Out of State Reaction? — Opponents of civil unions for gays and lesbians repeatedly claim Vermont is becoming a laughingstock because of the current legislation. Not so. In fact, there’s been quite a bit of praise for our blessed little state.
“With its historic vote creating ‘civil unions,’” wrote the Arizona Daily Star, “the Vermont House of Representatives has shown the nation a civil solution to the emotional debate over gay marriages.”
The Star-Tribue of Minneapolis (that’s Jesse Ventura country), lauded the quality and dignity of the debate in the Vermont House. “Legislator’s heartfelt debate before House passage of a civil unions bill,” wrote the Trib, “should be replicated elsewhere.
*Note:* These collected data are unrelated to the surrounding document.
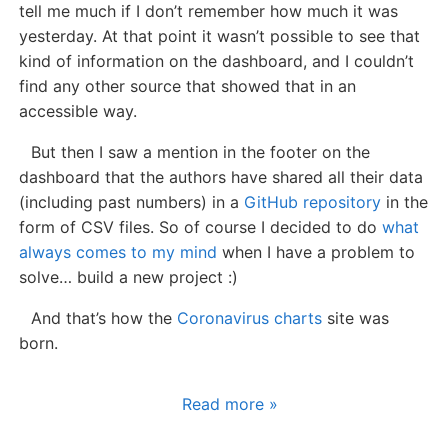
tell me much if I don’t remember how much it was
yesterday. At that point it wasn’t possible to see that
kind of information on the dashboard, and I couldn’t
find any other source that showed that in an
accessible way.
But then I saw a mention in the footer on the
dashboard that the authors have shared all their data
(including past numbers) in a
GitHub repository
in the
form of CSV files. So of course I decided to do
what
always comes to my mind
when I have a problem to
solve… build a new project :)
And that’s how the
Coronavirus charts
site was
born.
Read more »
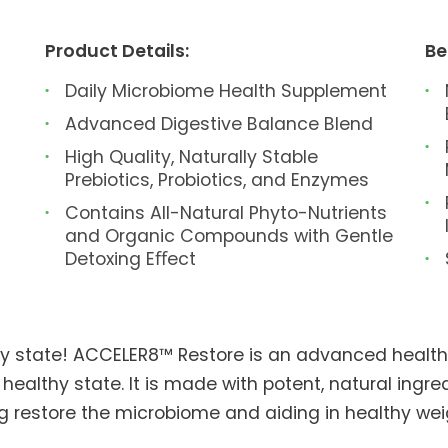
Product Details:
Be
Daily Microbiome Health Supplement
Advanced Digestive Balance Blend
High Quality, Naturally Stable
Prebiotics, Probiotics, and Enzymes
Contains All-Natural Phyto-Nutrients
and Organic Compounds with Gentle
Detoxing Eﬀect
thy state! ACCELER8™ Restore is an advanced healt
 healthy state. It is made with potent, natural ingr
ing restore the microbiome and aiding in healthy 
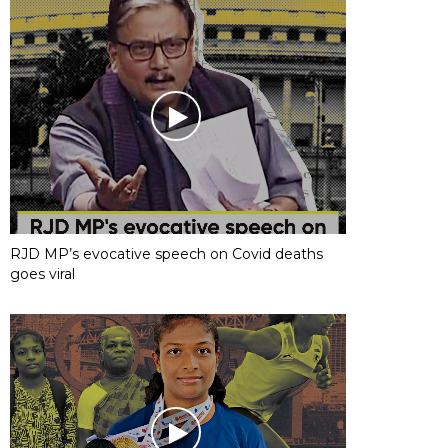
RJD MP’s evocative speech on Covid deaths
goes viral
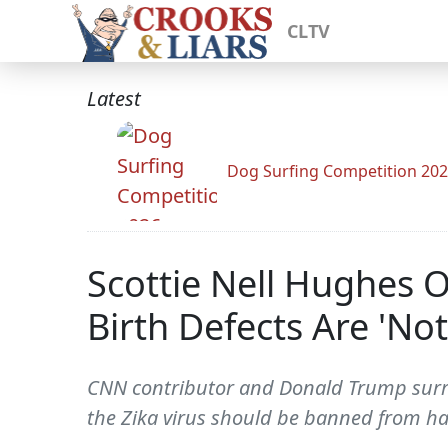
CLTV
Latest
Dog Surfing Competition 20
Scottie Nell Hughes 
Birth Defects Are 'No
CNN contributor and Donald Trump surr
the Zika virus should be banned from ha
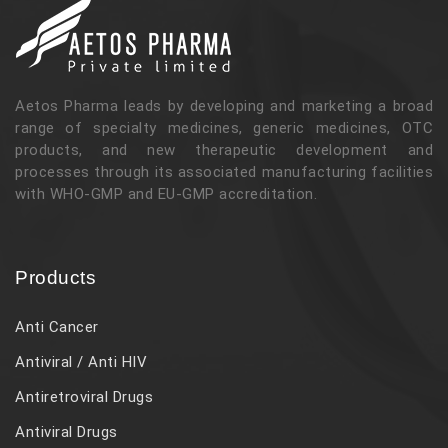
Aetos Pharma leads by developing and marketing a broad
range of specialty medicines, generic medicines, OTC
products, and new therapeutic development and
processes through its associated manufacturing facilities
with WHO-GMP and EU-GMP accreditation.
Products
Anti Cancer
Antiviral / Anti HIV
Antiretroviral Drugs
Antiviral Drugs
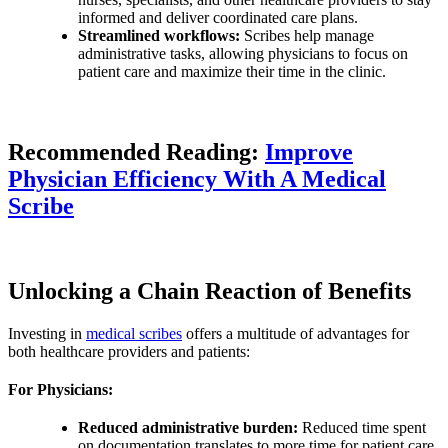
informed and deliver coordinated care plans.
Streamlined workflows:
Scribes help manage
administrative tasks, allowing physicians to focus on
patient care and maximize their time in the clinic.
Recommended Reading:
Improve
Physician Efficiency With A Medical
Scribe
Unlocking a Chain Reaction of Benefits
Investing in
medical scribes
offers a multitude of advantages for
both healthcare providers and patients:
For Physicians:
Reduced administrative burden:
Reduced time spent
on documentation translates to more time for patient care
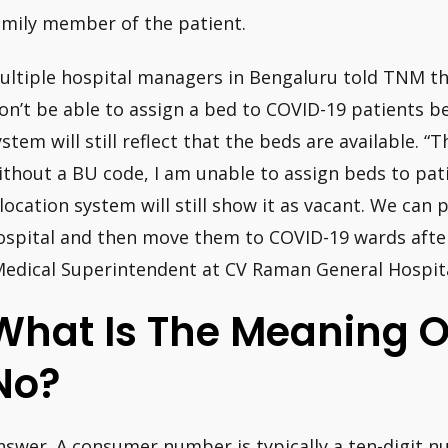
amily member of the patient.
ultiple hospital managers in Bengaluru told TNM th
on’t be able to assign a bed to COVID-19 patients b
ystem will still reflect that the beds are available. “
ithout a BU code, I am unable to assign beds to pa
llocation system will still show it as vacant. We can 
ospital and then move them to COVID-19 wards afte
Medical Superintendent at CV Raman General Hospita
What Is The Meaning 
No?
nswer. A consumer number is typically a ten-digit n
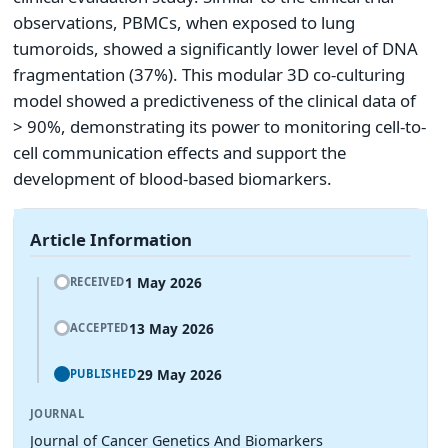
observations, PBMCs, when exposed to lung
tumoroids, showed a significantly lower level of DNA
fragmentation (37%). This modular 3D co-culturing
model showed a predictiveness of the clinical data of
> 90%, demonstrating its power to monitoring cell-to-
cell communication effects and support the
development of blood-based biomarkers.
Article Information
1 May 2026
RECEIVED
13 May 2026
ACCEPTED
29 May 2026
PUBLISHED
JOURNAL
Journal of Cancer Genetics And Biomarkers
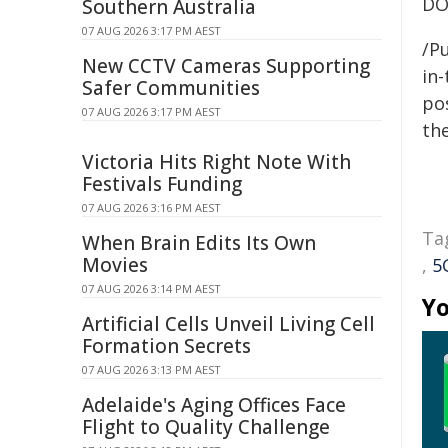
DO
Southern Australia
07 AUG 2026 3:17 PM AEST
/Pu
New CCTV Cameras Supporting
in-
Safer Communities
pos
07 AUG 2026 3:17 PM AEST
the
Victoria Hits Right Note With
Festivals Funding
07 AUG 2026 3:16 PM AEST
Ta
When Brain Edits Its Own
Movies
,
5
07 AUG 2026 3:14 PM AEST
Yo
Artificial Cells Unveil Living Cell
Formation Secrets
07 AUG 2026 3:13 PM AEST
Adelaide's Aging Offices Face
Flight to Quality Challenge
If it were, the indignities gay couples endure throughout the nation would illuminate a subject seen too often through the distorting lens of prejudice and myth.”
And there was also praise from our neighbor to the east. New Hampshire’s Concord Monitor wrote “Vermont is heading in the right direction. Eventually, we should all reach the same destination, leaving any sort of discrimination based on sexual orientation in our past.”
As well as high praise from the Big Apple. “Vermonters should be proud,” wrote The New York Times, “that they are leading the way toward a society that values stable gay relationships… In time, Vermont’s example will show the rest of the country that same-sex unions are not a threat to traditional marriage and deserve the name of marriage as well as the law’s full protection.”
'Course, around the Statehouse, all the talk has been about the one daily newspaper that hasn’t written an editorial on civil unions — The Burlington Free Press.
Hey, Freeps, cat got your tongue? Or is it, as our sources indicate, the obstinacy of one person — President and Publisher Jim Carey?